Petrified wood suggests Old Faithful's regular eruptions went quiet 800 years ago.
YINYANG/ISTOCK.COM By Colin Barras Oct. 12, 2020 , 9:55 AM
Old Faithful, it turns out, wasn’t always so faithful. The geyser, in Wyoming’s Yellowstone National Park, is famous because it blasts hot water tens of meters into the air at regular intervals—every 90 to 94 minutes, on average. Now, geologists examining petrified wood from the park have found evidence that 800 years ago, Old Faithful stopped erupting entirely for several decades, in response to a severe drought. With climate change making drought more common across the western United States, the researchers say a similar shutdown might happen again.
The world’s 1000 or so geysers typically occur in areas that are volcanically active, like Yellowstone. Water percolating down through the ground reaches the boiling point as it approaches the heat of a magma chamber. But because the water is deep underground it is also at a high pressure that prevents it from becoming steam. Eventually, the superheated water becomes hot enough to vaporize, triggering an explosive eruption of water and steam at the geyser’s vent.
Many geysers erupt randomly, but when Henry Washburn and his fellow explorers traveled through Yellowstone in 1870, they noted the regularity of Old Faithful and named it to reflect its predictability.
Shaul Hurwitz, a geologist at the U.S. Geological Survey, and his colleagues wondered whether it was always so dependable. Today, the area around the geyser is barren because vegetation can’t survive the blasts of hot, alkaline water. Back in the 1950s, however, a researcher found chunks of ancient wood near the geyser, mineralized and preserved by Old Faithful’s silica-rich waters. The wood suggested there was a time when trees could grow because there were no eruptions. To investigate, Hurwitz and his colleagues persuaded the National Park Service to let them date 13 such specimens.
“When I submitted the samples for radiocarbon dating I didn’t know whether they would be hundreds or thousands of years old,” Hurwitz says. “It was an ‘aha!’ moment when they all clustered within a hundred-year period in the 13th and 14th centuries.”
Three of the wood fragments were lodgepole pines, still common in Yellowstone today, the team reported on 7 October in Geophysical Research Letters. One specimen—a 2.4-meter-long section of trunk—came from a tree the researchers estimate grew for 80 years, which suggests Old Faithful failed to erupt for almost a century.

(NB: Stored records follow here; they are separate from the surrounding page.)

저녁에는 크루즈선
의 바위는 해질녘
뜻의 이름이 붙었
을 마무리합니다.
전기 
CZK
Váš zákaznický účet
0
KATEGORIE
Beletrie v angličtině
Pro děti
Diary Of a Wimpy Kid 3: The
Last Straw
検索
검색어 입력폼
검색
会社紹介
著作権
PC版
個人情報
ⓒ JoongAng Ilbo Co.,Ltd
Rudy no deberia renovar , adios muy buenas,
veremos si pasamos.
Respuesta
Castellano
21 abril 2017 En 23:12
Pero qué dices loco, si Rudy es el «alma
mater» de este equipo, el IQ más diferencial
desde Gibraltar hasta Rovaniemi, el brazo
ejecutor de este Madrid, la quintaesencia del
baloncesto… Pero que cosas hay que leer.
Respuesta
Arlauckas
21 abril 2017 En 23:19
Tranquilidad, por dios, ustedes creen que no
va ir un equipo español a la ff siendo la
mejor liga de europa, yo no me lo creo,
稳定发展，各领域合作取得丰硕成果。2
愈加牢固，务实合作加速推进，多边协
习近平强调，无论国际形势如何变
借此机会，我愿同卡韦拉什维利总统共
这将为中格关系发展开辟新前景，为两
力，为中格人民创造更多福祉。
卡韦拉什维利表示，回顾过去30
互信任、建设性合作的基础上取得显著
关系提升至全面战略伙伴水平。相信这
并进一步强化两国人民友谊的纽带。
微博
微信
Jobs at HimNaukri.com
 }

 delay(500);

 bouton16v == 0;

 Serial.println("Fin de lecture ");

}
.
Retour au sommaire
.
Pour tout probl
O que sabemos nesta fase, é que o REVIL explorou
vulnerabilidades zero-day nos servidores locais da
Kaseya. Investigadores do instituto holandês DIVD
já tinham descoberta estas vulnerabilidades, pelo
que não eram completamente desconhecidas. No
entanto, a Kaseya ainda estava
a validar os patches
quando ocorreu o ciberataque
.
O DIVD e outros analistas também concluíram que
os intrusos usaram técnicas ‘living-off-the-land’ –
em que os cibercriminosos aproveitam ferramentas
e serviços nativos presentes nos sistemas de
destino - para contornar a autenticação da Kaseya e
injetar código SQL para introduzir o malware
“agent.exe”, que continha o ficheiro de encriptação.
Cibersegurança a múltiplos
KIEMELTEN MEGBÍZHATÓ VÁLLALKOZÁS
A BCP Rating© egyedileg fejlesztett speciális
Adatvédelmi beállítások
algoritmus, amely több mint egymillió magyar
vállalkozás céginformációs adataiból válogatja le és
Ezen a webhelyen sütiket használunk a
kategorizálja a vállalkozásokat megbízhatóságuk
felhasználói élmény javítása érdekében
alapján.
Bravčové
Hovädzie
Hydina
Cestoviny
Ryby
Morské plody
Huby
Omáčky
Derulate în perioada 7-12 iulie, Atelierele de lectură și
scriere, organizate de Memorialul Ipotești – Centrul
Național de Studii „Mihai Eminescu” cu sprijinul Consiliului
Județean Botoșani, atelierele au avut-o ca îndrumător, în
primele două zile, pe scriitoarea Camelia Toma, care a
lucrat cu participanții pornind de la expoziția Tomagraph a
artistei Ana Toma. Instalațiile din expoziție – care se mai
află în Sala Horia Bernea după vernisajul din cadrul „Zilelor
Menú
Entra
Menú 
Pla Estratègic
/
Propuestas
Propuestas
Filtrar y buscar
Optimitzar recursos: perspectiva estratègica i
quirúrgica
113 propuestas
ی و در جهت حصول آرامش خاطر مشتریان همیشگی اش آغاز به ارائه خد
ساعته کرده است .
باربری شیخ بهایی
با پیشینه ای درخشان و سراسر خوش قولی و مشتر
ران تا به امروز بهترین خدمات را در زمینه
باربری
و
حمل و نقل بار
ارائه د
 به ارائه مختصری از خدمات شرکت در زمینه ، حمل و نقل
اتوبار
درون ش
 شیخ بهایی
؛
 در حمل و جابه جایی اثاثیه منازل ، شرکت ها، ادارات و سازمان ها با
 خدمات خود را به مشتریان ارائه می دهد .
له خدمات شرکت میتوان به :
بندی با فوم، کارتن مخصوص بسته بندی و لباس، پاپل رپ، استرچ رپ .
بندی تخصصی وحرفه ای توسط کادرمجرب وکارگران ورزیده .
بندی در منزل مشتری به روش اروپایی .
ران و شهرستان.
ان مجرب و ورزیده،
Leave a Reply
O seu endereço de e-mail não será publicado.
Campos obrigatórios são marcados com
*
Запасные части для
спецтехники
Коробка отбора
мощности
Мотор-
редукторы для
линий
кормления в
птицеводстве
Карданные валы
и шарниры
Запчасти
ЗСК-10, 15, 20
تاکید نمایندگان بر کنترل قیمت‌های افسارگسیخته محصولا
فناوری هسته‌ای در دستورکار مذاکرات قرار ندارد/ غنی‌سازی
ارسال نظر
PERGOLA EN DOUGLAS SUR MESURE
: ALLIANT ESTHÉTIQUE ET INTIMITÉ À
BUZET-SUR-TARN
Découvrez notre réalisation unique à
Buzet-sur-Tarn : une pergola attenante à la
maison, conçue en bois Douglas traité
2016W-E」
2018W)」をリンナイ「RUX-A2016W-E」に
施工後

The researchers turned to the scientific literature in search of an explanation for the eruption hiatus. They found that all their samples fell at the end of the Medieval Climate Anomaly, a warm and dry period felt across the Northern Hemisphere thought to have been caused, in part, by changes in ocean circulation. It began in 950 C.E. and in the western U.S. was still causing droughts in the late 1200s. The researchers argue a lengthy drought would have starved Old Faithful of the water it needs to erupt, paradoxically allowing some drought-tolerant trees to grow.
Jamie Farrell, a geophysicist at the University of Utah who studies Yellowstone and who wasn’t involved in the study, says the analysis makes sense. “If you have prolonged drought and there isn’t enough water to feed these systems, then features like Old Faithful might sometimes stop erupting,” he says.
Broxton Bird, a geologist at Indiana University–Purdue University, Indianapolis, who specializes in climate change, agrees. He says the Medieval Climate Anomaly was severe enough to make it happen. “Water tables would be getting lower and lower, and right at the end of that Old Faithful shuts down,” he says. The droughts would have made farming in the western U.S. difficult, he adds. This may help explain why the Pueblo dwellings of ancestral Native Americans in the southwest U.S. were abandoned at the time.
Hurwitz and his colleagues say that with climate change making megadroughts more likely across the western U.S., Old Faithful might erupt less frequently in the future–and might even stop altogether.
Maxwell Rudolph, a geophysicist at the University of California, Davis, says that would be tragic for the millions of people who visit Old Faithful. “The extinction of this natural treasure would be a profound loss.”